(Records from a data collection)
☆ ☆ ☆ ☆ ☆

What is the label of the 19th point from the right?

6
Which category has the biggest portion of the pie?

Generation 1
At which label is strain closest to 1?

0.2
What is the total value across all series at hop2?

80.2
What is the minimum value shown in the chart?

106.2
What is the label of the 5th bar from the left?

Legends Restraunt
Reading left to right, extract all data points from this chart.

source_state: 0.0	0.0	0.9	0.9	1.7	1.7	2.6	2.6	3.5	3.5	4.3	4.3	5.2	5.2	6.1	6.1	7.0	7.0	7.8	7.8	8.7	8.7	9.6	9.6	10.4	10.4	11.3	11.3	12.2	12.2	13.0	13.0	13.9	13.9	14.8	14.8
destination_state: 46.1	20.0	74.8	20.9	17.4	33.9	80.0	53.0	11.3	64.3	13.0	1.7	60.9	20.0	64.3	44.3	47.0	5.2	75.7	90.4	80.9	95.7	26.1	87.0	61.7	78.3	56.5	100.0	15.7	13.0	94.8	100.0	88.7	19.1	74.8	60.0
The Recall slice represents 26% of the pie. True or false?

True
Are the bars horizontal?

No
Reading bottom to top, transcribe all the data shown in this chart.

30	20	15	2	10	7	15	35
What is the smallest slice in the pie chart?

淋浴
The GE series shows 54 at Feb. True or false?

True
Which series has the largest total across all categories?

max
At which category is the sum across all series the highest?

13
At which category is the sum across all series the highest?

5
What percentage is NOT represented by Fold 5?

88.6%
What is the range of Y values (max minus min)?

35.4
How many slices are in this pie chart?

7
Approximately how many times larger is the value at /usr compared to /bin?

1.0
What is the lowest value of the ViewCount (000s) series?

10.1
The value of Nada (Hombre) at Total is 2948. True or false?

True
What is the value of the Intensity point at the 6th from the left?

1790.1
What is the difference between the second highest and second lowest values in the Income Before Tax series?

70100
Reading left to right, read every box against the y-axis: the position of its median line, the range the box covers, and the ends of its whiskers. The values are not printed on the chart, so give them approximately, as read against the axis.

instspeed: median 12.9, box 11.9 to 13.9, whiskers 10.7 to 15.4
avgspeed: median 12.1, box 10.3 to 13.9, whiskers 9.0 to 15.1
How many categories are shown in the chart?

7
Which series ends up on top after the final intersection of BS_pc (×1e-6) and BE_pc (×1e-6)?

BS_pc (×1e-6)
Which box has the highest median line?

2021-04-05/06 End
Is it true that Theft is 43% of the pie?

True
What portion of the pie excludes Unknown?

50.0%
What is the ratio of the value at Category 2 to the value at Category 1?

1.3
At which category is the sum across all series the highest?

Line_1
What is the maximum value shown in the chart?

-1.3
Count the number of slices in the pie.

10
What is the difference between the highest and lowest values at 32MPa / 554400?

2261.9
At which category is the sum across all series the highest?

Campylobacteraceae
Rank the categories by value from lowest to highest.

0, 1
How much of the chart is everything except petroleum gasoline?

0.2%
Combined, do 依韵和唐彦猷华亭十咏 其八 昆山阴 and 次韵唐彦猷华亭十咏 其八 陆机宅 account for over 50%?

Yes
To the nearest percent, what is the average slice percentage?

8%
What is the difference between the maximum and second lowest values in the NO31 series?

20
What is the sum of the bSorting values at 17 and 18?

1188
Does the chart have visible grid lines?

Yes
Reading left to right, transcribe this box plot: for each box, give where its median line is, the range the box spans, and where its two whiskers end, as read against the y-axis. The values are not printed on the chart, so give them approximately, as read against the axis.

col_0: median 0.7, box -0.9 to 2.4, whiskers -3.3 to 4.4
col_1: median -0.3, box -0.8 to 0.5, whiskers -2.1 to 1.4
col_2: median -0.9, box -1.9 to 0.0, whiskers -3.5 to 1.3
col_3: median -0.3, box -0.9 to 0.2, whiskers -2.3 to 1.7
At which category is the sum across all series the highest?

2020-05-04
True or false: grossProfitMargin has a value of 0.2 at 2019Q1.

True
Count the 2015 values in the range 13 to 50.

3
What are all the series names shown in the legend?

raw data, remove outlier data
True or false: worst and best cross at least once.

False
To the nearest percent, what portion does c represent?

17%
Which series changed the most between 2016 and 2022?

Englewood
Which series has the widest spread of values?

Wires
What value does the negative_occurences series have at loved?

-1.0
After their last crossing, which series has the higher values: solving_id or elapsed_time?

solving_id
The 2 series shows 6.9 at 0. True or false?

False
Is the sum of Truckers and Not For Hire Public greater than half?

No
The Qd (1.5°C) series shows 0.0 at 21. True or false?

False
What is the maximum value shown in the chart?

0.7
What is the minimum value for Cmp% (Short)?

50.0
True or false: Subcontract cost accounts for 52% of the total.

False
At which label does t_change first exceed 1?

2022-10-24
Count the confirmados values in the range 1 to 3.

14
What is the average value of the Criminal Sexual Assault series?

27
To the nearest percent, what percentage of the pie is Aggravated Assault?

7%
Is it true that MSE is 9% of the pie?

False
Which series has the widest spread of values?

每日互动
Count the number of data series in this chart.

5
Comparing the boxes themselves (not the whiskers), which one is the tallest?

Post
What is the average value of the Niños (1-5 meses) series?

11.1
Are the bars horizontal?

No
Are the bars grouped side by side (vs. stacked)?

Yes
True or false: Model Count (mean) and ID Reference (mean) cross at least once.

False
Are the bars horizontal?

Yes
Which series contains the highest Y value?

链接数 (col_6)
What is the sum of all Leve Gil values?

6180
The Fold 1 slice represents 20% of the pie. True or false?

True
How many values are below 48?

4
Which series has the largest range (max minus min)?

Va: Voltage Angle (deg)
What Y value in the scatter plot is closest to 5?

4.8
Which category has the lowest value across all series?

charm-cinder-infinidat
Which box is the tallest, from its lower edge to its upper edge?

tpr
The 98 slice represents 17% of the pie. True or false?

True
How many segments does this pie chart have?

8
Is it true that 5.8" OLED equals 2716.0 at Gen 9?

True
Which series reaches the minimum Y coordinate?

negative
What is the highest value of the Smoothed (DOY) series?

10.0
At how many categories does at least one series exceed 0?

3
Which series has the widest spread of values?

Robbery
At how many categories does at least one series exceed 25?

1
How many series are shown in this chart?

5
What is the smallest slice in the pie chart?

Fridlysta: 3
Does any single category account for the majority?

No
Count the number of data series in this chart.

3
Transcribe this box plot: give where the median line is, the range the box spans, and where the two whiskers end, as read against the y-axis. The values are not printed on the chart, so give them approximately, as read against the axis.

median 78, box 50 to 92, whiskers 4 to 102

☆ ☆ ☆ ☆ ☆

*Directions*.
Turn the rows from the line containing "Va: Voltage Angle (deg)" through the line containing "The 98 slice", both included, into a JSON list of strings with one string per line. Leave out blank lines.

*Solution*.
[
  "Va: Voltage Angle (deg)",
  "What Y value in the scatter plot is closest to 5?",
  "4.8",
  "Which category has the lowest value across all series?",
  "charm-cinder-infinidat",
  "Which box is the tallest, from its lower edge to its upper edge?",
  "tpr",
  "The 98 slice represents 17% of the pie. True or false?"
]